Once transferred I simply go to the Books app on the iPad, select PDFs from the library, choose to sort as Recent or Manually (they both appear to show the latest imports), press "Edit", then select all the newly imported PDFs and then finally "Add to.." and choose the Collection where I want them.
This works fine with a few files, but let's say I want to import 123 PDFs which I want to place in a specific Collection. I just tried that and ended up with something like 120 PDFs! So 3 are missing.
I can already see two problems:

1) (when having pressed "Edit" in order to select, and "Add to...") there's no way to tell how many PDFs I've already selected. All I can see on the upper right hand side is the total number of PDFs, but nothing about how many I've selected

2) I'm not sure if I'm really seeing all the recently imported PDFs. I've tried both "Recent" and "Manually" sorting, but nevertheless I'm getting the same result (missing files in my Collection)

If I go (in iTunes on my Mac, while the iPad is connected) I can click on "Books" on the left hand side of the window (under the "On my device" section and see all my PDFs, and by sorting them as "Date added", select multiple PDFs and see (at the bottom of the screen) how many I've selected. There are indeed 123 new ones to be found there.
How do you suggest I solve this problem and make the whole process easier?
 
I discovered something interesting.....
Among the many PDFs I've tried to transfer, 3 of them are actually copies of the same file but with slightly different filenames. Still, only one of them can be seen in the iPad Books app.
Does iOS/iPadOS refuse file duplicates based on its content, or is some sort of ID created, unique to each PDF, so that if I duplicate it, this will confuse the Books app with (seemingly) the same file multiple times?

---+---

Action item → Write the next part of the post about importing PDFs into the iPad Books app, picking up after its final sentence.

Given data →
---+---

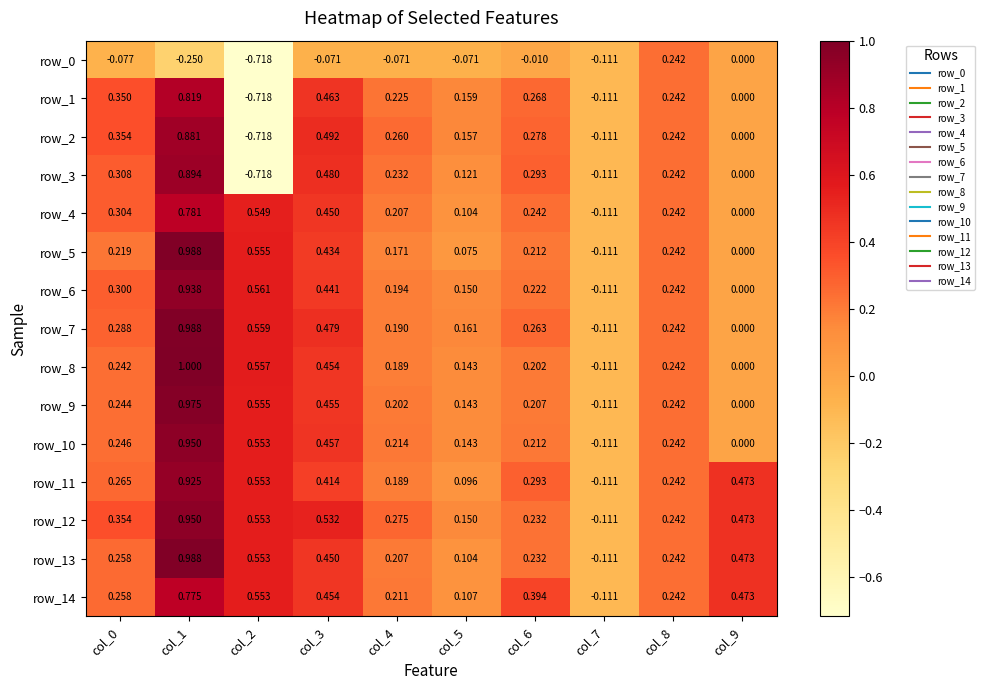

Is the value of row_11 at col_3 greater than the value of row_9 at col_9?

Yes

---+---

Task output →
UPDATE: I think I've figured it out!
It appears I was right, guessing a specific file-ID is created, so that whenever a PDF file has been copied, and then transferred over to the iPad (both the original and copy/copies), only one of them will be available (the most recently transferred one as far as I remember).
The PDF in question was a PDF-save of a web page (File-Print-PDF-Save as PDF in Safari), so instead of creating a single PDF save then duplicating it in the MacOS Finder I repeated the process of saving the web page to PDF as many times as I needed, thus creating a unique file every time (despite the content being exactly the same).

I assume the same goes for duplicates of other file-types (i.e. MP3, JPG, MP4 etc) on the iPad as well.
Maybe someone more knowledgeable can shed a light on this, and also if there's a solution to transferring file-duplicates which can't be re-created like in my example above. In these cases, is there a way to modify some meta-data or something which makes a duplicate look different from the original?